Git Commit Hooks
How to keep your code neat and clean
While I was taking the ES6 course by Web Bos he talked about git hooks and this was a bit of a revelation for me. At work, as I’ve mentioned before, we use TFVC and there are a few built in policies to prevent checkins with out certain criteria. For example not having a comment or not linking the change to a work item. I’ve been trying to figure out how to do the same with git (but not terribly hard 😉) and now I have an answer - git hooks!
Every git repo has a .git folder and within it there is a hooks folder. This folder contains a bunch of stock examples that you can take and modify to whatever your needs are. There are also numerous prebuilt hooks available if you look. Once you make your changes make sure to remove the .sample at the end of the file and then you are good to go.

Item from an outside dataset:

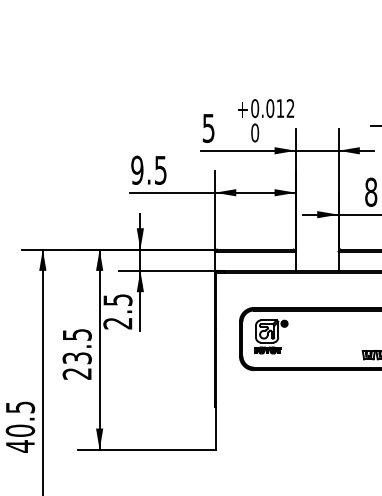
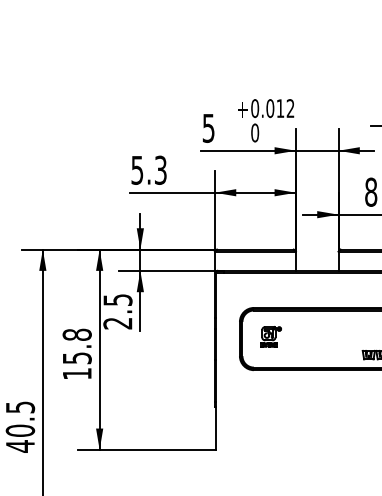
text at (148, 169): 9.5 -> 5.3
part at (271, 336) size: 35x36 px -> 22x22 px
text at (76, 353): 23.5 -> 15.8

In my case I want to do two things before you can check in: run ESLint and run Prettier. This seems pretty simple to do and here’s how I might accomplished this:
- Navigate to your repo, if you don’t have one yet create it and then initialize it using
git init
- Now you should have a
.git
folder which has ahooks
subfolder with a bunch of .sample files - You want the
pre-commit.sample
file and you want to rename it to justpre-commit
- Open this file in your text editor of choice and remove all the code
- Paste in the code from this Gist
You now have ESlint running before every commit but that’s not everything we wanted. It’s not running Prettier! So how do we do that? Turns out we want to use Husky which allows us to define our git hooks in our package.json like so:
"husky": {
"hooks": {
"pre-commit": "lint-staged",
}
},
"lint-staged": {
"*.{js,jsx}": [
"eslint"
],
"*.{js,jsx,json,md}": [
"prettier"
]
}
Now with Husky setup both ESLint and Prettier will run as part of you commit workflow and keep your code properly formatted to your desires.